(Beginning of Dataset records)

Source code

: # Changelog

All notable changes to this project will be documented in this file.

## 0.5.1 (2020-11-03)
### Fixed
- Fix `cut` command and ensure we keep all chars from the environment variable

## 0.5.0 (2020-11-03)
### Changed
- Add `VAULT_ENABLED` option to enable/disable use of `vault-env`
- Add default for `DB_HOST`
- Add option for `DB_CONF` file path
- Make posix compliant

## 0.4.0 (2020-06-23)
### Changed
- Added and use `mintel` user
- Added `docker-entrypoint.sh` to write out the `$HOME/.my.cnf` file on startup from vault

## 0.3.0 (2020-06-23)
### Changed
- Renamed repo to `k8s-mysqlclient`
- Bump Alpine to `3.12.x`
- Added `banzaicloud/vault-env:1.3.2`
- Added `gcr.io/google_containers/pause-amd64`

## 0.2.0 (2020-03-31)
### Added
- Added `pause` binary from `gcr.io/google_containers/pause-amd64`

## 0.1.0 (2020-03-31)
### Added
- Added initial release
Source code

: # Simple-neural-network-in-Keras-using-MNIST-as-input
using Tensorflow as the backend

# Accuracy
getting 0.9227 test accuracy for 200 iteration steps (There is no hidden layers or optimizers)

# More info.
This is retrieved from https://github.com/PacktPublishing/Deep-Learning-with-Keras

(End of Dataset records)

- _Task instructions_
Every record, word for word, must be returned.

- _Answer_
Source code

: # Changelog

All notable changes to this project will be documented in this file.

## 0.5.1 (2020-11-03)
### Fixed
- Fix `cut` command and ensure we keep all chars from the environment variable

## 0.5.0 (2020-11-03)
### Changed
- Add `VAULT_ENABLED` option to enable/disable use of `vault-env`
- Add default for `DB_HOST`
- Add option for `DB_CONF` file path
- Make posix compliant

## 0.4.0 (2020-06-23)
### Changed
- Added and use `mintel` user
- Added `docker-entrypoint.sh` to write out the `$HOME/.my.cnf` file on startup from vault

## 0.3.0 (2020-06-23)
### Changed
- Renamed repo to `k8s-mysqlclient`
- Bump Alpine to `3.12.x`
- Added `banzaicloud/vault-env:1.3.2`
- Added `gcr.io/google_containers/pause-amd64`

## 0.2.0 (2020-03-31)
### Added
- Added `pause` binary from `gcr.io/google_containers/pause-amd64`

## 0.1.0 (2020-03-31)
### Added
- Added initial release
Source code

: # Simple-neural-network-in-Keras-using-MNIST-as-input
using Tensorflow as the backend

# Accuracy
getting 0.9227 test accuracy for 200 iteration steps (There is no hidden layers or optimizers)

# More info.
This is retrieved from https://github.com/PacktPublishing/Deep-Learning-with-Keras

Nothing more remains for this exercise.